[Stored records]
- Opening Delimiter -

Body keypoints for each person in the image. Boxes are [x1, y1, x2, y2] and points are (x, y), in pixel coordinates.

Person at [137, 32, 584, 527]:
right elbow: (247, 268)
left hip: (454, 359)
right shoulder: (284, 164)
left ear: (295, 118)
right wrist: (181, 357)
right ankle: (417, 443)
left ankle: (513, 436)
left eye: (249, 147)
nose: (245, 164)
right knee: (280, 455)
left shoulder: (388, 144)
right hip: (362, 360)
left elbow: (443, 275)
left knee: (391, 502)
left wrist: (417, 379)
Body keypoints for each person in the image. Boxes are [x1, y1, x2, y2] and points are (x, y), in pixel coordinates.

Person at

- Closing Delimiter -
- Opening Delimiter -

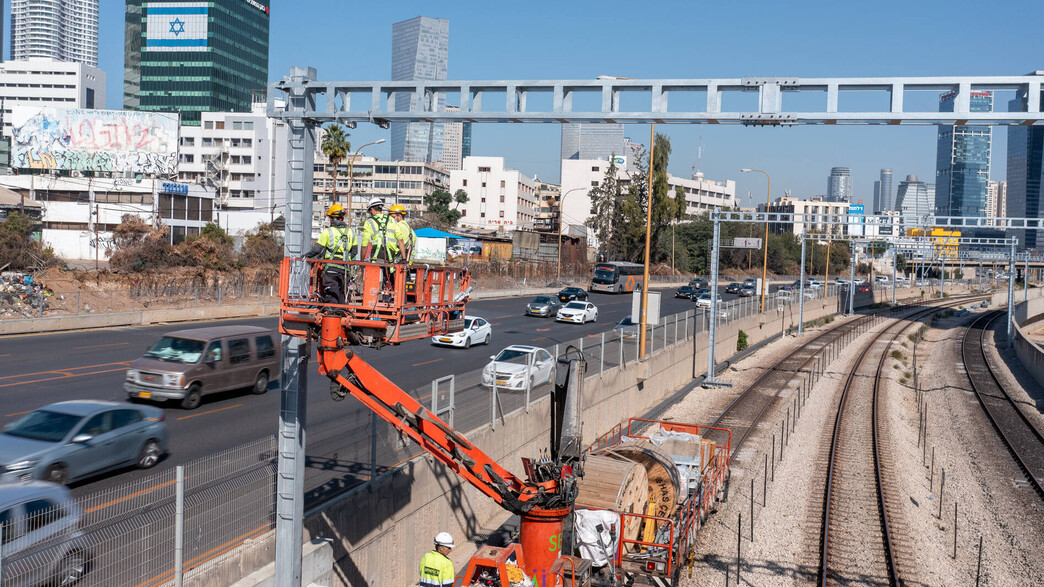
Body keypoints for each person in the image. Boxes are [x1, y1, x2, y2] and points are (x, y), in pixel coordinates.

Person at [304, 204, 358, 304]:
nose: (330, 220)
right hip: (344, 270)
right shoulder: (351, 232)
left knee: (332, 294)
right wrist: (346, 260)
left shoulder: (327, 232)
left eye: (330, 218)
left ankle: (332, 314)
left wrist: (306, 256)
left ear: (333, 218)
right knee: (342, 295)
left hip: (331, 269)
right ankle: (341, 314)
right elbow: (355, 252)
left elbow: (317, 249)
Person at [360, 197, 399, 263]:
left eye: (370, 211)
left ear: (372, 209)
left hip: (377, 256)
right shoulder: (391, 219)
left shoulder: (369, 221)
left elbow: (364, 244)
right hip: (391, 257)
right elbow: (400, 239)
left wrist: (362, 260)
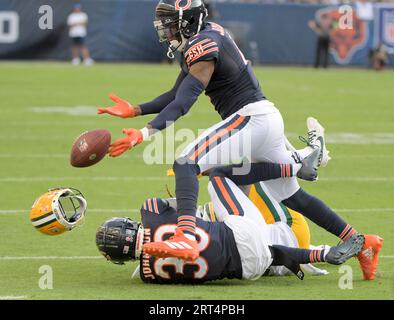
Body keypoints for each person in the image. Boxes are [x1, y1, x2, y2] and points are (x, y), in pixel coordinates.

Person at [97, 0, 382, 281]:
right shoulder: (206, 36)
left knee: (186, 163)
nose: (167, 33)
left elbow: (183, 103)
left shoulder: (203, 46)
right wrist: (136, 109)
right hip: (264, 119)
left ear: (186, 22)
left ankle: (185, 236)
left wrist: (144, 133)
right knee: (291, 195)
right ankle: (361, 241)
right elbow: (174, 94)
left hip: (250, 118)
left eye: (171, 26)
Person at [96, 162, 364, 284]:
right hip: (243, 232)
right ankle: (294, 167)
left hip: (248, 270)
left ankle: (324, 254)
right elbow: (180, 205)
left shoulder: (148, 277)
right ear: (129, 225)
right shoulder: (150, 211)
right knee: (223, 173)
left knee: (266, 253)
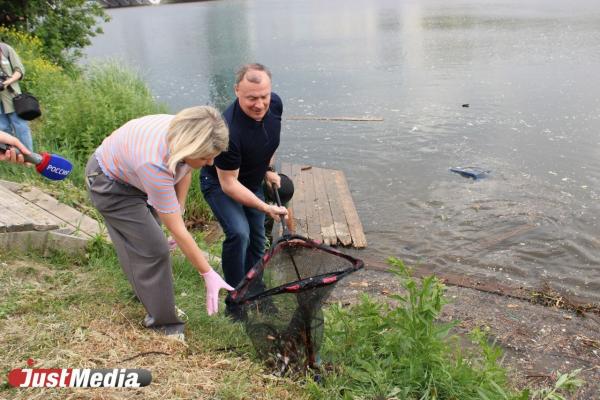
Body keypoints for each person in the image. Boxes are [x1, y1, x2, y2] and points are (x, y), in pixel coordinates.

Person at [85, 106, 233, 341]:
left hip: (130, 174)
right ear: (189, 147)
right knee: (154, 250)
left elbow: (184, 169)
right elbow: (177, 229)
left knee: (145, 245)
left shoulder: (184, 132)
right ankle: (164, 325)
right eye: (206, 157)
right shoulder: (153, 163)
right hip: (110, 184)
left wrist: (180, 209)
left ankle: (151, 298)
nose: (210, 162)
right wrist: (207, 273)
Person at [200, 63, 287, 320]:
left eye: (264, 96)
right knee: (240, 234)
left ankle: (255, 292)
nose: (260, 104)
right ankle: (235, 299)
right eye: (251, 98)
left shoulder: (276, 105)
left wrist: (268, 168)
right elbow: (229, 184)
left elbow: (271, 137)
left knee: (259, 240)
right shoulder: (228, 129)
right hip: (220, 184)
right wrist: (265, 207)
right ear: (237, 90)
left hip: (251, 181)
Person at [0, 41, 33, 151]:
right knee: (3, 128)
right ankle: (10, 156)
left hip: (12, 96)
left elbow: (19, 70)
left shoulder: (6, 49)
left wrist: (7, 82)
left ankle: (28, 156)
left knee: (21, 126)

- Closing Delimiter -

Problem description: A clean copy is needed of the lines above from the one with "right wrist: (346, 260)" up to and including the one with "right ear: (189, 147)". Please set it down exactly, with no pictures.

Answer to this exercise:
right wrist: (346, 260)
left shoulder: (327, 232)
left eye: (330, 218)
left ankle: (332, 314)
left wrist: (306, 256)
left ear: (333, 218)
right knee: (342, 295)
left hip: (331, 269)
right ankle: (341, 314)
right elbow: (355, 252)
left elbow: (317, 249)
Person at [360, 197, 399, 263]:
left eye: (370, 211)
left ear: (372, 209)
left hip: (377, 256)
right shoulder: (391, 219)
left shoulder: (369, 221)
left elbow: (364, 244)
right hip: (391, 257)
right elbow: (400, 239)
left wrist: (362, 260)
Body keypoints for each person in the image. Boxes are [x1, y1, x2, y2] and points are (x, y), in pixel coordinates.

Person at [97, 0, 382, 281]:
right shoulder: (206, 36)
left knee: (186, 163)
nose: (167, 33)
left elbow: (183, 103)
left shoulder: (203, 46)
right wrist: (136, 109)
right hip: (264, 119)
left ear: (186, 22)
left ankle: (185, 236)
left wrist: (144, 133)
right knee: (291, 195)
right ankle: (361, 241)
right elbow: (174, 94)
left hip: (250, 118)
left eye: (171, 26)
Person at [96, 162, 364, 284]:
right hip: (243, 232)
right ankle: (294, 167)
left hip: (248, 270)
left ankle: (324, 254)
right elbow: (180, 205)
left shoulder: (148, 277)
right ear: (129, 225)
right shoulder: (150, 211)
right knee: (223, 173)
left knee: (266, 253)
Body keypoints for each person in the image. Boxes are [x1, y1, x2, y2] and points are (x, y), in pixel coordinates.

Person at [85, 106, 233, 341]:
left hip: (130, 174)
right ear: (189, 147)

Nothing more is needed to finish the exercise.